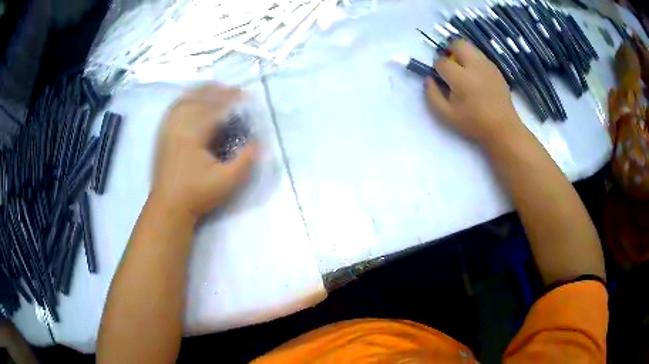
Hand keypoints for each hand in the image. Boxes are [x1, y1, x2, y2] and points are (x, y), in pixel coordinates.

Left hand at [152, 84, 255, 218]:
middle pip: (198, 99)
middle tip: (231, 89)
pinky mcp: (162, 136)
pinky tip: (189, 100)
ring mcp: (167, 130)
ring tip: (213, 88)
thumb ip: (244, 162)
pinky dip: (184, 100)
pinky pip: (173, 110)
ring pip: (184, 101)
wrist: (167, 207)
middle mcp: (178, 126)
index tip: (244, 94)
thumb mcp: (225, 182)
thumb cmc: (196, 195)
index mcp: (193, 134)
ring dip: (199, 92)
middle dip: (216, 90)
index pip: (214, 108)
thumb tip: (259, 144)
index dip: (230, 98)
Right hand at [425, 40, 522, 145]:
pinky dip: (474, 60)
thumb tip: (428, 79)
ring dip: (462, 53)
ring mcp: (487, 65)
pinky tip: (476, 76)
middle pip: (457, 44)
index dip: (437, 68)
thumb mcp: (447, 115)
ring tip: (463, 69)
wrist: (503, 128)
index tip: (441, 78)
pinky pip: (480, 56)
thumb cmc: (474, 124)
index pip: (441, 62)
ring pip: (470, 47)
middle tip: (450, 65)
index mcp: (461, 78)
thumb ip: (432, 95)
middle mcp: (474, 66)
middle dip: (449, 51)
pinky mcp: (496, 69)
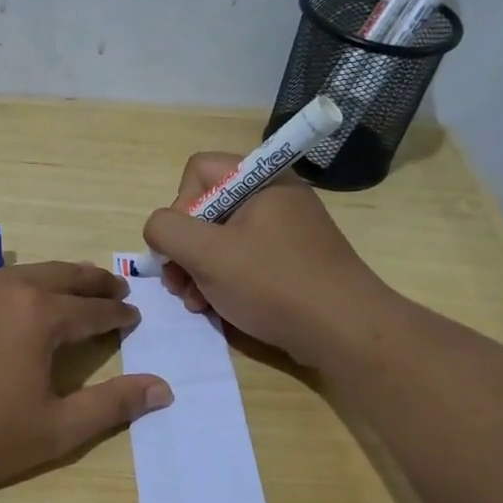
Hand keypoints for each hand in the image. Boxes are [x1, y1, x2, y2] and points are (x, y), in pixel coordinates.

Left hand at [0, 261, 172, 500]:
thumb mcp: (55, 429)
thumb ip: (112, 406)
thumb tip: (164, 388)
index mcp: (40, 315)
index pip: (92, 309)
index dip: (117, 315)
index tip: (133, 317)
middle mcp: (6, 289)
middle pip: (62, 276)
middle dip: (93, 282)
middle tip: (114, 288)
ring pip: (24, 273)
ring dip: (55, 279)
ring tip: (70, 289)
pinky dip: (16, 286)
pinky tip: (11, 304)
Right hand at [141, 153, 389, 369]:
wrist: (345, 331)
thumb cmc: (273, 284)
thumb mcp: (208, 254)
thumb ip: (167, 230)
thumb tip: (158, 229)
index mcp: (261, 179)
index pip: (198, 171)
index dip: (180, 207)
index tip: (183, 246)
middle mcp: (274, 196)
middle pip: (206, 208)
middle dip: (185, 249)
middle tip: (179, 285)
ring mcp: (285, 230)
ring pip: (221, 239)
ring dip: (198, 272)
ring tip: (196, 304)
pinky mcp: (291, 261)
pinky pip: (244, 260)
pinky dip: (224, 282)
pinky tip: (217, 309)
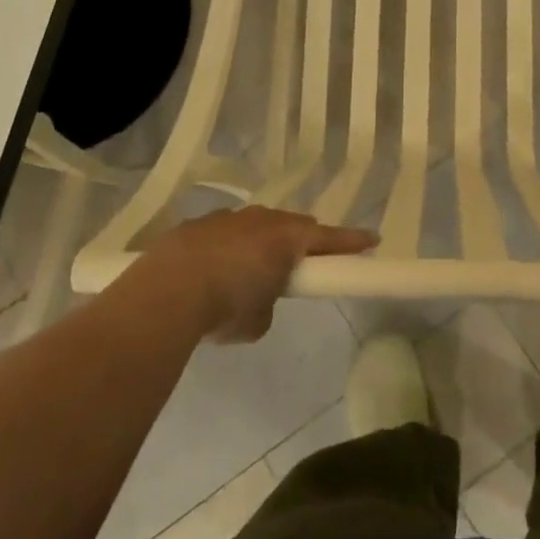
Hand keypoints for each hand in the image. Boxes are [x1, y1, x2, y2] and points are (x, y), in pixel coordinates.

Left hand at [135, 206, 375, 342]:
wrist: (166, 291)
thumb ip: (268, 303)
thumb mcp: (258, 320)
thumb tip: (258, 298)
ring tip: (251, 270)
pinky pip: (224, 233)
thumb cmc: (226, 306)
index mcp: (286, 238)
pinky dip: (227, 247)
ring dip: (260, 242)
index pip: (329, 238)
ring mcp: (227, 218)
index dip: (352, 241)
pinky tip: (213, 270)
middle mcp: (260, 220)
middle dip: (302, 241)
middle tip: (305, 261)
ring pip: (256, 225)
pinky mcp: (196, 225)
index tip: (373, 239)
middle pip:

○ ○ ○ ○ ○

● To do
Only the text of the entries above, transcribed exactly, should be given; leave out pictures.

● Answer to the exercise
Hand keypoints for each hand in the image. Boxes are [x1, y1, x2, y2] and points are (x, y), in pixel coordinates.

Left hand at [152, 84, 255, 218]:
middle pip: (198, 99)
middle tip: (231, 89)
pinky mcp: (162, 136)
pinky tip: (189, 100)
ring mcp: (167, 130)
ring tip: (213, 88)
thumb ip: (244, 162)
pinky dip: (184, 100)
pinky pip: (173, 110)
ring pip: (184, 101)
wrist: (167, 207)
middle mcp: (178, 126)
index tip: (244, 94)
thumb mcp: (225, 182)
thumb cmc: (196, 195)
index mcp: (193, 134)
ring dip: (199, 92)
middle dip: (216, 90)
index pip: (214, 108)
thumb tip: (259, 144)
index dip: (230, 98)
Right hand at [425, 40, 522, 145]:
pinky dip: (474, 60)
thumb tip: (428, 79)
ring dip: (462, 53)
ring mcp: (487, 65)
pinky tip: (476, 76)
middle pip: (457, 44)
index dip: (437, 68)
thumb mcp: (447, 115)
ring tip: (463, 69)
wrist: (503, 128)
index tip: (441, 78)
pinky pip: (480, 56)
thumb cmc: (474, 124)
index pip: (441, 62)
ring pip: (470, 47)
middle tip: (450, 65)
index mcp: (461, 78)
thumb ip: (432, 95)
middle mcp: (474, 66)
middle dip: (449, 51)
pinky mcp: (496, 69)
Hand keypoints for each hand in the image. Boxes are [x1, y1, x2, y2] and points are (x, y), in pixel coordinates.

Left hand at [0, 261, 172, 500]:
thumb mcp: (55, 429)
thumb ip: (112, 406)
thumb tip: (164, 388)
index mcp: (40, 315)
index pip: (92, 309)
index dip: (117, 315)
index tip: (133, 317)
middle mcp: (6, 289)
middle pip: (62, 276)
middle dip: (93, 282)
middle tip: (114, 288)
ring pip: (24, 273)
ring dip: (55, 279)
ring tip: (70, 289)
pinky dip: (16, 286)
pinky tip: (11, 304)
Right hand at [141, 153, 389, 369]:
wrist: (345, 331)
thumb cmc: (273, 284)
thumb mcp: (208, 254)
thumb ip: (167, 230)
thumb tip: (158, 229)
index mcp: (261, 179)
index pip: (198, 171)
index dip: (180, 207)
index tip: (183, 246)
middle mcp: (274, 196)
middle pip: (206, 208)
middle dip: (185, 249)
middle tip: (179, 285)
ring mcp: (285, 230)
ring pip: (221, 239)
ring dip: (198, 272)
ring tip: (196, 304)
pinky mcp: (291, 261)
pinky pip: (244, 260)
pinky dip: (224, 282)
pinky tip: (217, 309)
Hand keypoints for each hand in the image. Boxes are [x1, y1, x2, y2] and points are (x, y), in pixel coordinates.

Left hand at [135, 206, 375, 342]:
wrist: (166, 291)
thumb ip: (268, 303)
thumb mcp: (258, 320)
thumb tip: (258, 298)
ring tip: (251, 270)
pinky pip: (224, 233)
thumb cmc: (226, 306)
index mcp: (286, 238)
pinky dip: (227, 247)
ring dip: (260, 242)
index pip: (329, 238)
ring mcp: (227, 218)
index dip: (352, 241)
pinky tip: (213, 270)
middle mcp: (260, 220)
middle dip: (302, 241)
middle tip: (305, 261)
ring pip: (256, 225)
pinky mcp: (196, 225)
index tip: (373, 239)
middle pip:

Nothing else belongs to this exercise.